* **EXERCISE DESCRIPTION**:
Check each line below for the word "lines". How many have it? Answer with the number only.

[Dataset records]
┄┄┄┄┄┄

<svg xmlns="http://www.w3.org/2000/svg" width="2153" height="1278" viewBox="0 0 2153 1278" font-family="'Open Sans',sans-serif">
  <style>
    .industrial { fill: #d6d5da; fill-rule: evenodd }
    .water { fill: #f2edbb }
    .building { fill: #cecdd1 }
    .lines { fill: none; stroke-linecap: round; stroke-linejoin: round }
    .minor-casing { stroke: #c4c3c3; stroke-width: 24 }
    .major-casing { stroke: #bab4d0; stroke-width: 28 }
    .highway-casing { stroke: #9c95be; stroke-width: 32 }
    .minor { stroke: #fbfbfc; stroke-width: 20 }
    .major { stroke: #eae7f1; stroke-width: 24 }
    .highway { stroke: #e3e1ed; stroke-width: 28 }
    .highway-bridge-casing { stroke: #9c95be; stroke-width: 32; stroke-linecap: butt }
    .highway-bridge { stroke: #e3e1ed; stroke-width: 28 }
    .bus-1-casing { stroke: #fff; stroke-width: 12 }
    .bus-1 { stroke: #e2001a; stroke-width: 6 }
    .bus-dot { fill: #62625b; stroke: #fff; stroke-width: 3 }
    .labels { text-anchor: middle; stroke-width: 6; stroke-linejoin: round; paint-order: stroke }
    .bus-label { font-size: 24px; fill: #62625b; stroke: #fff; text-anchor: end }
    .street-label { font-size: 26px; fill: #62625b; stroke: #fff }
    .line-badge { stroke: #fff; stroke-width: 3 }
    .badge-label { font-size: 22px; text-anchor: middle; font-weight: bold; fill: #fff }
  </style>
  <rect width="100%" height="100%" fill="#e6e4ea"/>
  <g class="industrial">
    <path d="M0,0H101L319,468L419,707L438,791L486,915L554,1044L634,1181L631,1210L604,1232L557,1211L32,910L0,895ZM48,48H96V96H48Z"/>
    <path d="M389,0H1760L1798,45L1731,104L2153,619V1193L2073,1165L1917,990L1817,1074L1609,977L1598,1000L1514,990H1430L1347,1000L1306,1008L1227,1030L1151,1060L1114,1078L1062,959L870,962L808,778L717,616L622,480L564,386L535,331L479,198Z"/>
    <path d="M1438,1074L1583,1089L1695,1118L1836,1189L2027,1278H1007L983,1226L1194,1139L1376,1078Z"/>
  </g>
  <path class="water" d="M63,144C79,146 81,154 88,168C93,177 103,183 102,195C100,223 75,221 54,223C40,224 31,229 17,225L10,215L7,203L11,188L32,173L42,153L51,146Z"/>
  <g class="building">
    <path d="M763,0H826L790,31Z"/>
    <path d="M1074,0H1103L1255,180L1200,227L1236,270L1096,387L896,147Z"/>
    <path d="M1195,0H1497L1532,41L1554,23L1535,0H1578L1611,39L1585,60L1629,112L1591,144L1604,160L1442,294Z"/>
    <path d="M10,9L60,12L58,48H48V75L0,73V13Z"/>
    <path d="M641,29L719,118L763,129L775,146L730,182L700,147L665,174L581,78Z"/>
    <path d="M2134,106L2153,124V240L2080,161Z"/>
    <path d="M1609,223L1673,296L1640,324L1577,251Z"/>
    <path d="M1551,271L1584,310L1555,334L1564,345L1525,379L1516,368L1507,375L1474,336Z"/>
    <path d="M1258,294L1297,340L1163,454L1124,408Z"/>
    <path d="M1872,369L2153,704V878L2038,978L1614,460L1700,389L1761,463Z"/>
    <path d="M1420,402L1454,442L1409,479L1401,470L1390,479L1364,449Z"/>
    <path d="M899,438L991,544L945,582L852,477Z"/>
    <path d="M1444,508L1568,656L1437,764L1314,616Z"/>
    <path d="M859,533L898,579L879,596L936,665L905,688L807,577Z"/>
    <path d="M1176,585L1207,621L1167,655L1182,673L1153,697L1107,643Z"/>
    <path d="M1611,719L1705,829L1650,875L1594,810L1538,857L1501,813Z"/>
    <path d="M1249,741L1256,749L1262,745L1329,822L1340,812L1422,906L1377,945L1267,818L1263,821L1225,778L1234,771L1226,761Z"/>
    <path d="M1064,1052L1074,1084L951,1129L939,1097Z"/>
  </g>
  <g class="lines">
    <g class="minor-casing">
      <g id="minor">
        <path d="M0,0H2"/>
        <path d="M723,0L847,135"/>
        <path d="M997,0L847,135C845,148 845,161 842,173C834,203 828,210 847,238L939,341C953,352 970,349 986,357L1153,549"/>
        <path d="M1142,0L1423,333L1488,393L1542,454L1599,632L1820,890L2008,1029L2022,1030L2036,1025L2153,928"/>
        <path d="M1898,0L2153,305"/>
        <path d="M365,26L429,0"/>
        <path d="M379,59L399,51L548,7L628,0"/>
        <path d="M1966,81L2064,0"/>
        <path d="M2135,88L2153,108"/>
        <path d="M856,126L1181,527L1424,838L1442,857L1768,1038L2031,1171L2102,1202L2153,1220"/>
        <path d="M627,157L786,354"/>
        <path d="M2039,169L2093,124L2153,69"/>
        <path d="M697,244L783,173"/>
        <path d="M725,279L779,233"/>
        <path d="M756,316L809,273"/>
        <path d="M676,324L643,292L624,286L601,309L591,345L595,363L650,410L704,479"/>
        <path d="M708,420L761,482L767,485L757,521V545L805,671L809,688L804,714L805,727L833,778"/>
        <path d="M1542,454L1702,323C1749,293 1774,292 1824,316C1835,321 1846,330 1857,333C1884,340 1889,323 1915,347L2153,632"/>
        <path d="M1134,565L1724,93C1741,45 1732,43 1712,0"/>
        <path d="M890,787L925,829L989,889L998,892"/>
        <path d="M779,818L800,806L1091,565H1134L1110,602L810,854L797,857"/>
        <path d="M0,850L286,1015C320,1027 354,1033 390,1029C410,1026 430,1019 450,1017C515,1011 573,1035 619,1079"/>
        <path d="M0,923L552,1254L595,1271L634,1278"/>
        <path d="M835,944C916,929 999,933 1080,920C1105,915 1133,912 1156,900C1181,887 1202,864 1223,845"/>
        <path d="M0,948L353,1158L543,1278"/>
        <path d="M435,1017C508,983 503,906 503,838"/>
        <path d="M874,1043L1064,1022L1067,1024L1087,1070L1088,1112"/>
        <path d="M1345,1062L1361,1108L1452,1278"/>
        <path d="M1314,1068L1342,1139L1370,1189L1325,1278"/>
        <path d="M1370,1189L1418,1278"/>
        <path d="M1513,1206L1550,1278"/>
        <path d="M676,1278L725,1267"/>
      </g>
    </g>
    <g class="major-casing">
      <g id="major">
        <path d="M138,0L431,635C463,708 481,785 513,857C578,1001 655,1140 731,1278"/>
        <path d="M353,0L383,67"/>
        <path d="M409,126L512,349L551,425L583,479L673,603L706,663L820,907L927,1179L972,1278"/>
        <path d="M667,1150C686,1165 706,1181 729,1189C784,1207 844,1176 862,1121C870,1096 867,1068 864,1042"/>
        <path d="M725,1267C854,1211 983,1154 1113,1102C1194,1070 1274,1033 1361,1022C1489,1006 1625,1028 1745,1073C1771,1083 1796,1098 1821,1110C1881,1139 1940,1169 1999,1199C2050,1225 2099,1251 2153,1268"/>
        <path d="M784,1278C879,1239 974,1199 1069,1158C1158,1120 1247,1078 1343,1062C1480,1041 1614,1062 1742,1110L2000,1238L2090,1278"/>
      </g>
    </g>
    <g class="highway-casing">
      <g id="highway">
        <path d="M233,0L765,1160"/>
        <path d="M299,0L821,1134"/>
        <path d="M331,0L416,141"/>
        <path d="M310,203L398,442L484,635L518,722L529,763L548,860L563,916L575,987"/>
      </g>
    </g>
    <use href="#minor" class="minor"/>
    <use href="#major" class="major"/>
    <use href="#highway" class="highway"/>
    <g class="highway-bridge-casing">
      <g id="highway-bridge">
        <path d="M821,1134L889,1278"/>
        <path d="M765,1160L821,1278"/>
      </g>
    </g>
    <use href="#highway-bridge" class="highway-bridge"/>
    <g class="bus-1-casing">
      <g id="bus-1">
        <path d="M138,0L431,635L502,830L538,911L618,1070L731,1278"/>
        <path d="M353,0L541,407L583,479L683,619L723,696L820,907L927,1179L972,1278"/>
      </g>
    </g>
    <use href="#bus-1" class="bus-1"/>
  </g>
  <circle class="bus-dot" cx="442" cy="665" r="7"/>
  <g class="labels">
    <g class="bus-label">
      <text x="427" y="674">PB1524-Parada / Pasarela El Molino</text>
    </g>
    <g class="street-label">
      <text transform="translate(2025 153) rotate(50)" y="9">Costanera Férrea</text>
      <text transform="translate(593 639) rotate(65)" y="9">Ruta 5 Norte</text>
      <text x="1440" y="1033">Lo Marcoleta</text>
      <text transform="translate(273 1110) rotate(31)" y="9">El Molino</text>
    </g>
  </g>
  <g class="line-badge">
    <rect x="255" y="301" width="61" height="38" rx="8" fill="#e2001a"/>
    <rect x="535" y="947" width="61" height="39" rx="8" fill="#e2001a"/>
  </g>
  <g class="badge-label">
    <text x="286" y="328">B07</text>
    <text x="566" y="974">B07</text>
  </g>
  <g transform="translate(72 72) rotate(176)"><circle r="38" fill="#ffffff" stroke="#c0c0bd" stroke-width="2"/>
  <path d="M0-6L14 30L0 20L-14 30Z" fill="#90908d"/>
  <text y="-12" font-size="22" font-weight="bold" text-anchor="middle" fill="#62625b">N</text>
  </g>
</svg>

┄┄┄┄┄┄

* **EXERCISE SOLUTION**:
2